ASSIGNED TASK: Check every line of the entries below for the word "SQUARE", and copy the ones that have it.

(Dataset items)
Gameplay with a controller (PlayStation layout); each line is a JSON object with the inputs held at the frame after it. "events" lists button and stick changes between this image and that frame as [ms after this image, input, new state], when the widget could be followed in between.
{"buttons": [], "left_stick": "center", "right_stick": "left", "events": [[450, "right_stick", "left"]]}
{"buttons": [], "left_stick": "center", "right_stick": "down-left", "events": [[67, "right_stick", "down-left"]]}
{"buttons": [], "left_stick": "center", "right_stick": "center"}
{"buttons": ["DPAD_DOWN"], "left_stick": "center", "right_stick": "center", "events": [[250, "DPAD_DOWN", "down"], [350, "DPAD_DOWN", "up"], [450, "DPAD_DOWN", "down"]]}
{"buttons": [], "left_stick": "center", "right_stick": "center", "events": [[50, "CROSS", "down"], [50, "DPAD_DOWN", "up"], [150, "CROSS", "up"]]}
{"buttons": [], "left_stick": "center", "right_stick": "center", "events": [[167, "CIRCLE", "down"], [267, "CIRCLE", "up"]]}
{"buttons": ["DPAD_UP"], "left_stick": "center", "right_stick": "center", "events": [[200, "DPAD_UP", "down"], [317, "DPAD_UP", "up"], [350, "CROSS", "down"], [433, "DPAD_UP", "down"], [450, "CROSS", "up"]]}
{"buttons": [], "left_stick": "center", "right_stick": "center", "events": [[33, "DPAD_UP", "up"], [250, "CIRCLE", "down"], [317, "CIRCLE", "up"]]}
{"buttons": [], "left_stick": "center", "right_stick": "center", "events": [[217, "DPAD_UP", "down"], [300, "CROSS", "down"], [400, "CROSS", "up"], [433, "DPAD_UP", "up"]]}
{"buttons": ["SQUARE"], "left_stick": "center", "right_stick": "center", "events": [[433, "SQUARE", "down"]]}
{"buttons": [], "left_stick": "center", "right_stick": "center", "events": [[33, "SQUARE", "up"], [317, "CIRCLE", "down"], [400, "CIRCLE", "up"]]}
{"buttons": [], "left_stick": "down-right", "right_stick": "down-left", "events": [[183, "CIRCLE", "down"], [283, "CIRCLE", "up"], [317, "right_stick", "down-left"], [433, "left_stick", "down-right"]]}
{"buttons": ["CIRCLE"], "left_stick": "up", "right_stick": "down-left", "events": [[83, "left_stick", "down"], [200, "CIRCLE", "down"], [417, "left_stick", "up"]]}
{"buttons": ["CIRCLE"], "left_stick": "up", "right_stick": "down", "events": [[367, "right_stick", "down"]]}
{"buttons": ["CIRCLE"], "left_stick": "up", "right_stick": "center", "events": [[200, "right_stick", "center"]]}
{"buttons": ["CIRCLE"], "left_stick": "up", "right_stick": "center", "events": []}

RESULT:
{"buttons": ["SQUARE"], "left_stick": "center", "right_stick": "center", "events": [[433, "SQUARE", "down"]]}
{"buttons": [], "left_stick": "center", "right_stick": "center", "events": [[33, "SQUARE", "up"], [317, "CIRCLE", "down"], [400, "CIRCLE", "up"]]}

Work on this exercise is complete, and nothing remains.